+++ TEXT
[
https://issues.apache.org/jira/browse/FLINK-39611?page=com.atlassian.jira.plugin.system.issuetabpanels:all-tabpanel
]
featzhang updated FLINK-39611:
------------------------------
Description:
h2. Motivation
The Triton inference integration (introduced in FLINK-38857) supports stateful
models via the {{sequence-id}} configuration. However, when a Flink job fails
over, restarts, or runs with parallelism > 1, all subtasks reuse the same
static {{sequence-id}}. For *non-reentrant* / stateful models served by
Triton,
this causes:
* Duplicate inference requests sharing the same sequence ID after failover,
which the server may reject or mis-handle.
* Sequence batching on the Triton side cannot isolate parallel Flink subtasks.
* Stateful models retain context tied to a sequence ID that Flink has
unintentionally "reused", producing incorrect results.
We need a mechanism to generate unique, monotonically increasing sequence IDs
per subtask and per request, while remaining isolated across job restarts.
h2. Proposal
Introduce a new {{ConfigOption}} {{sequence-id-auto-increment}} in
{{TritonOptions}}. When enabled, {{TritonInferenceModelFunction}} generates
sequence IDs in the following format:
{code}
{base-sequence-id}-{subtask-index}-{counter}
# e.g. flink-job-123-0-0, flink-job-123-0-1, flink-job-123-1-0
{code}
Implementation details:
* Add the {{sequence-id-auto-increment}} boolean option (default {{false}}) to
{{TritonOptions}}.
* Initialize an {{AtomicLong}} counter and cache the subtask index in
{{AbstractTritonModelFunction#open()}} so subclasses can reuse the state.
* In {{TritonInferenceModelFunction}}, when auto-increment is enabled, build
the sequence ID from the base value, subtask index and counter, incrementing
the counter for each inference request.
* Validate at construction time that {{sequence-id-auto-increment=true}}
requires {{sequence-id}} to be set; otherwise fail fast with a clear error.
* Add debug-level logging for the generated sequence IDs.
++++++
WHAT IS ASKED — Write out the passage of the Triton issue that begins at the words "We need a mechanism" and stops after "across job restarts.", keeping every character the same. Work from the Triton issue above and nothing else.
+++ EXCERPTED RECORDS
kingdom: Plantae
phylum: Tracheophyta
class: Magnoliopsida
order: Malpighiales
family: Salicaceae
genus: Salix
++++++
WRITTEN RESPONSE —
We need a mechanism to generate unique, monotonically increasing sequence IDs
per subtask and per request, while remaining isolated across job restarts.